Unfortunately, the City did not respond well to Blue Circle's previous buys in Asia, which explains the company's cautious approach to the area. But observers believe that Blue Circle, after a lengthy period of prompting, has now decided the time may be right.

There are two chief drivers behind the industry's current enthusiasm for corporate activity. The main one is that acquisitions are now seen as the only way of generating serious growth.

During the 1980s, Holderbank set the pace with a dizzying series of foreign acquisitions. The logic was clear: the way to reduce the effects of a highly cyclical domestic market was to set it against a portfolio of differently timed foreign cycles.

The rest of the industry has taken time to catch up with that view, but as Lafarge, Blue Circle and Cemex have found, it is the only way. If successful in acquiring Taiheiyo, Blue Circle will have operations in Japan, China and the US.

The other driver is the unique breakdown of the sector. In contrast with other commodity-type industries, such as mining or chemicals, the 10 biggest companies control only 30 per cent of the market.

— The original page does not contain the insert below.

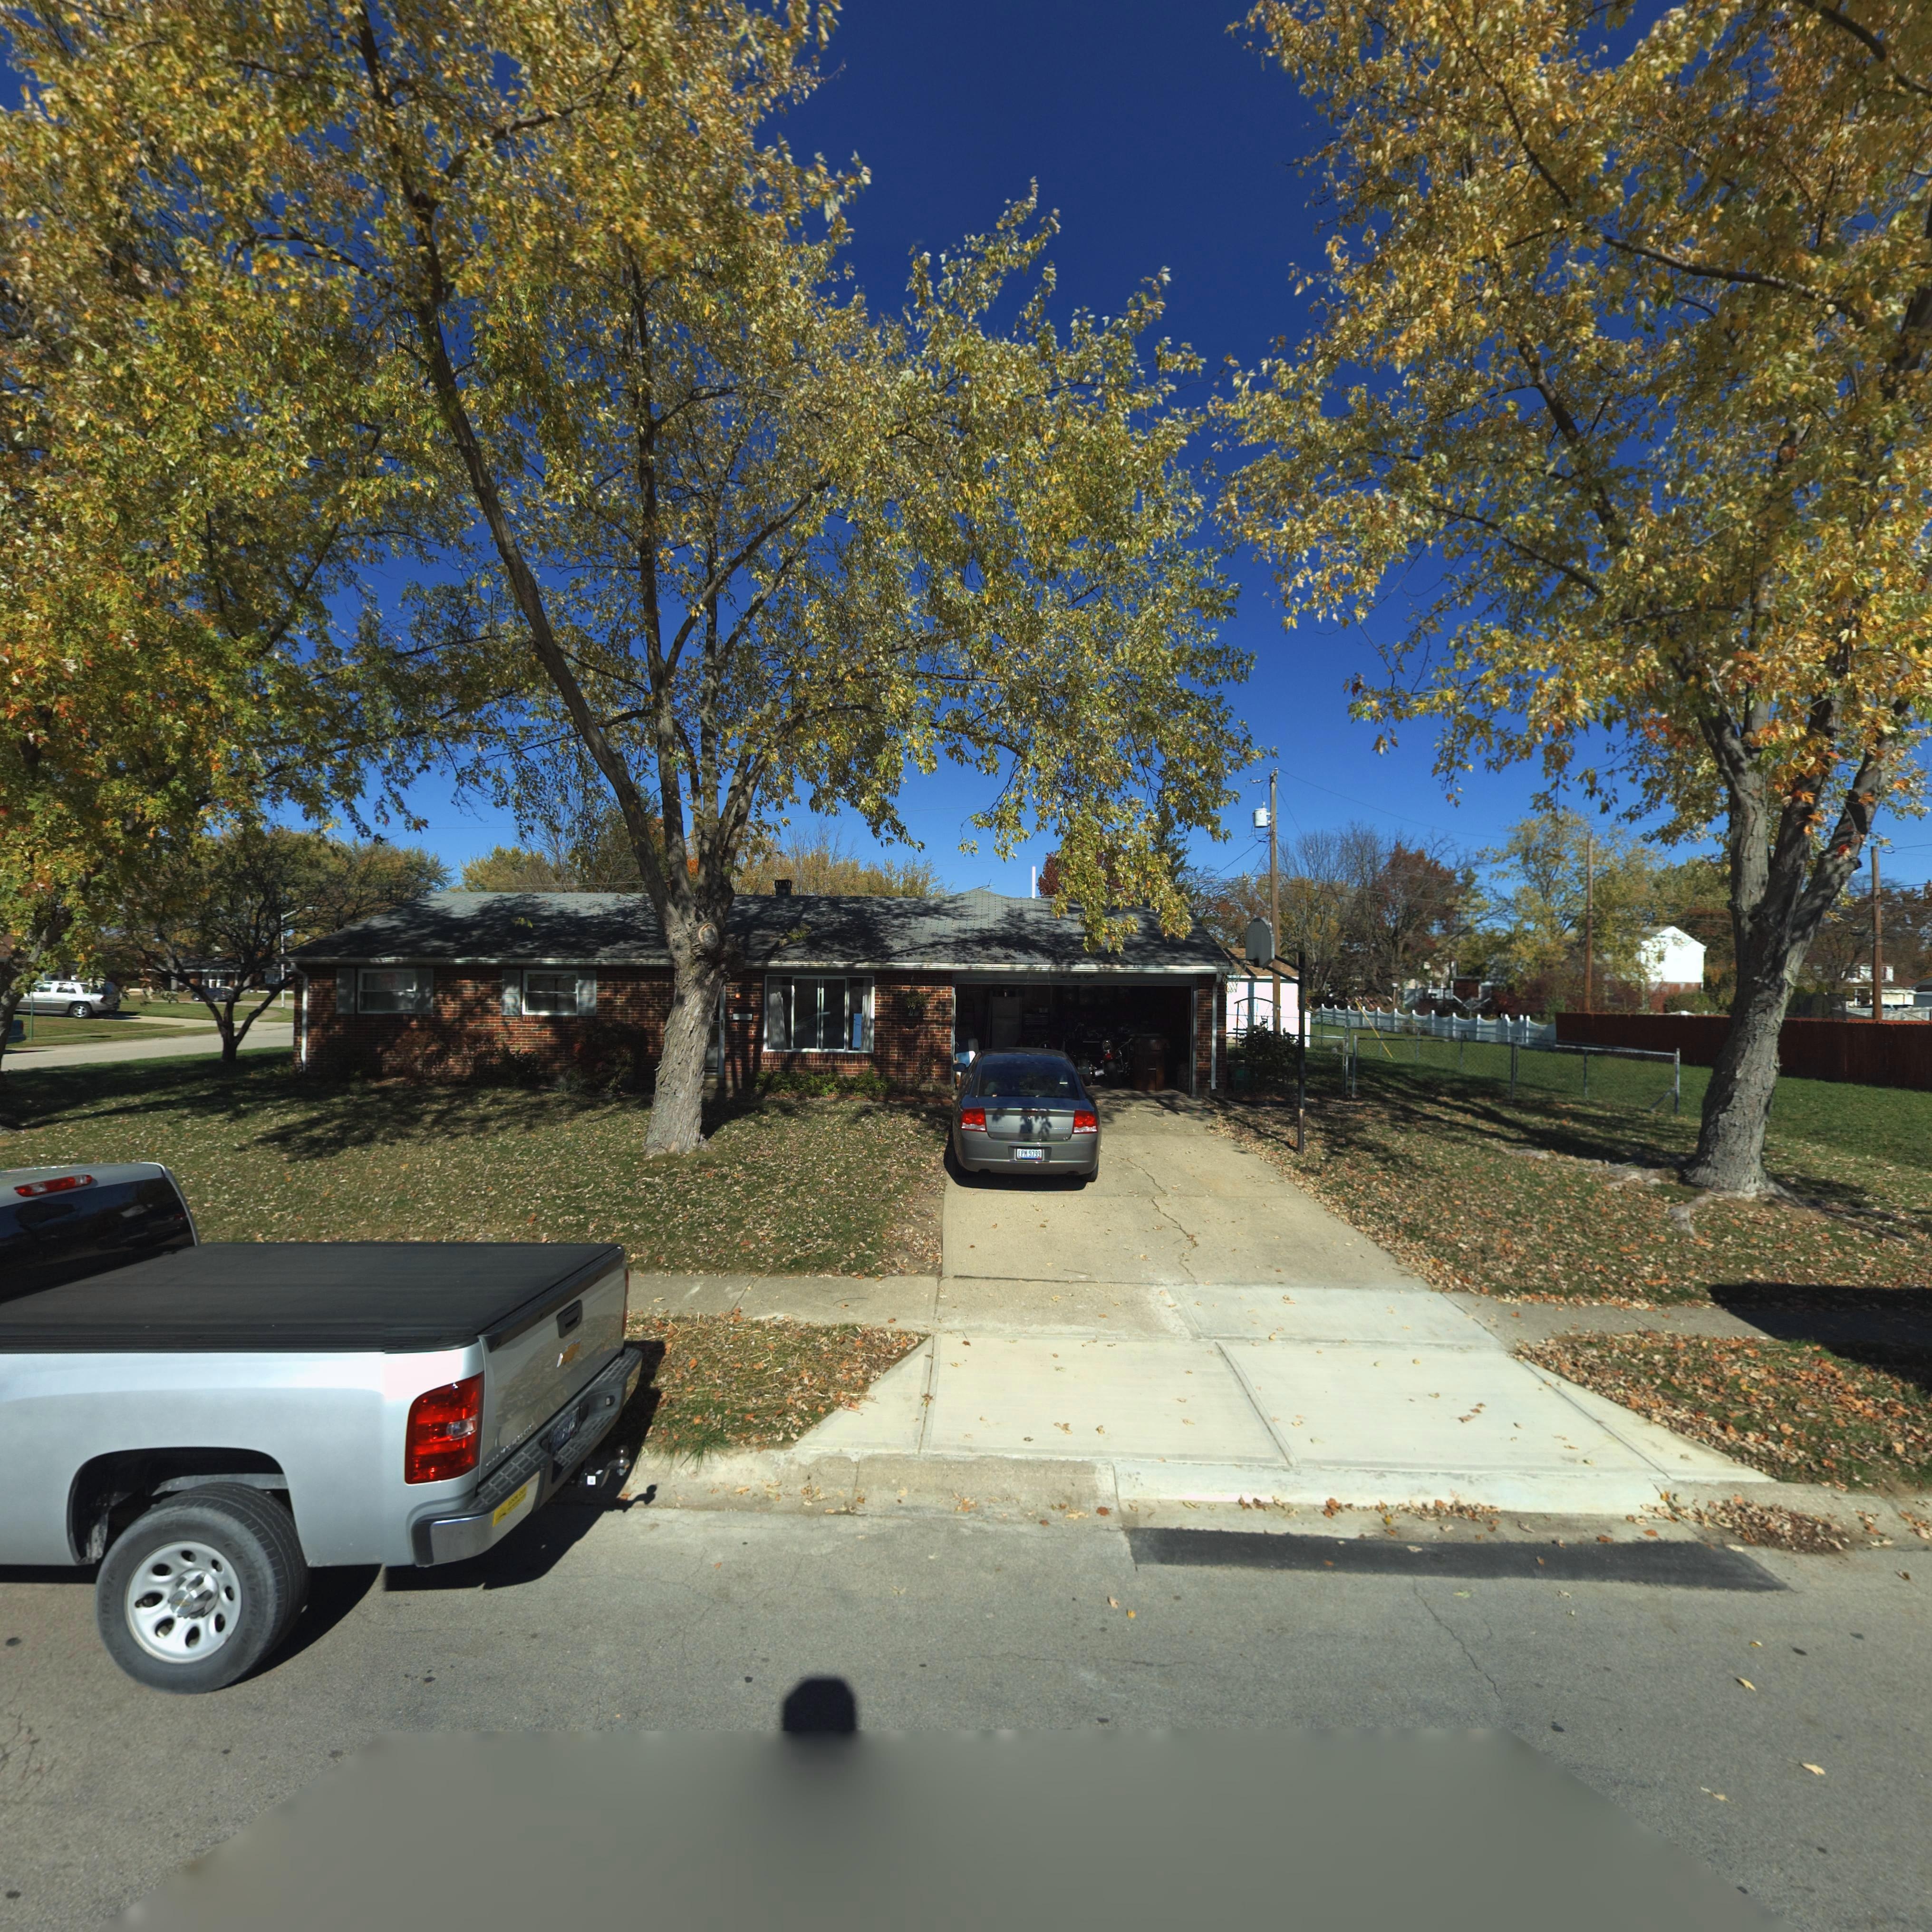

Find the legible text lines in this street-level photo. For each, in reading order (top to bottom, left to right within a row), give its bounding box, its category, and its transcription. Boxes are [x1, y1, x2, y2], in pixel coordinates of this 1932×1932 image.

[1058, 973, 1096, 981] StreetNumber: Two Sixty Eight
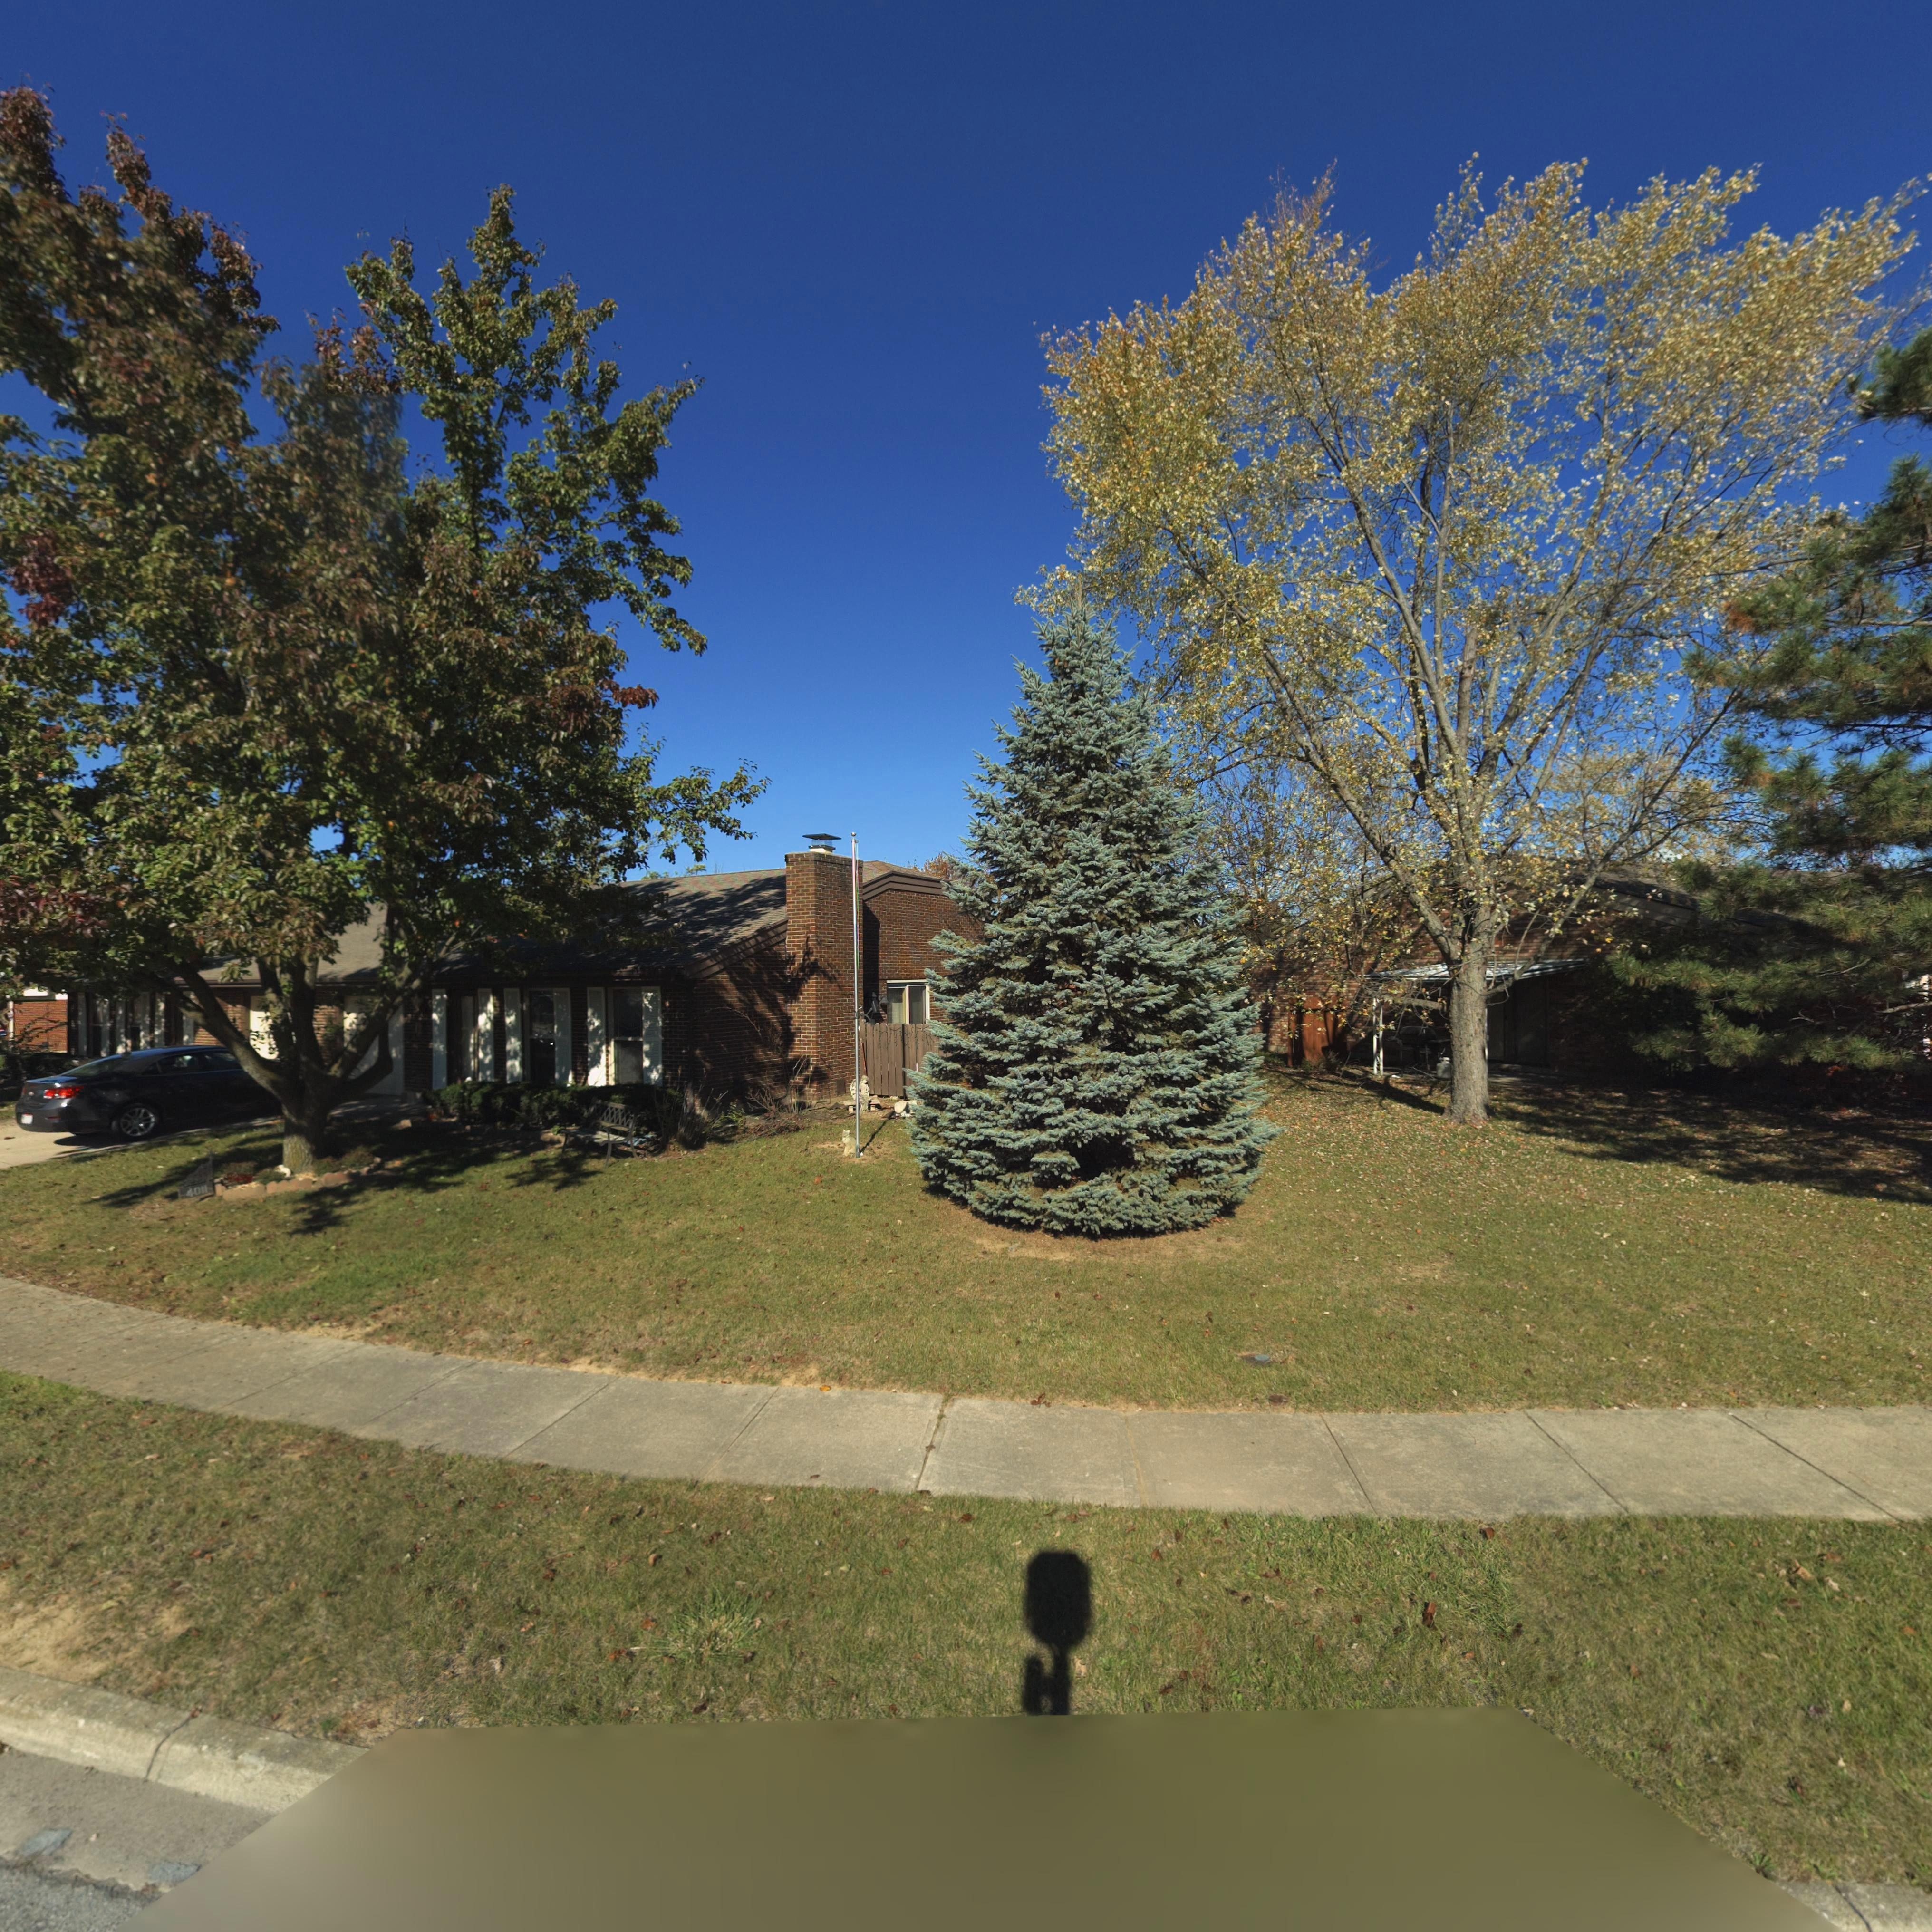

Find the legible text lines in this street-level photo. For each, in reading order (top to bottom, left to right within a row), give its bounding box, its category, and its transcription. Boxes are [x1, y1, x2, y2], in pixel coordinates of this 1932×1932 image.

Long constrained by tough local anti-trust laws, the industry is now testing its strength as many barriers are falling.

The premiership status of even the biggest players is under constant threat from high-flying smaller players. Companies dominating small domestic markets in South America or Eastern Europe have little problem expanding their businesses into neighbouring countries. It does not take long before their cut of the global market rivals that of the big boys. Cemex, a rare global titan from Mexico, is a prime example.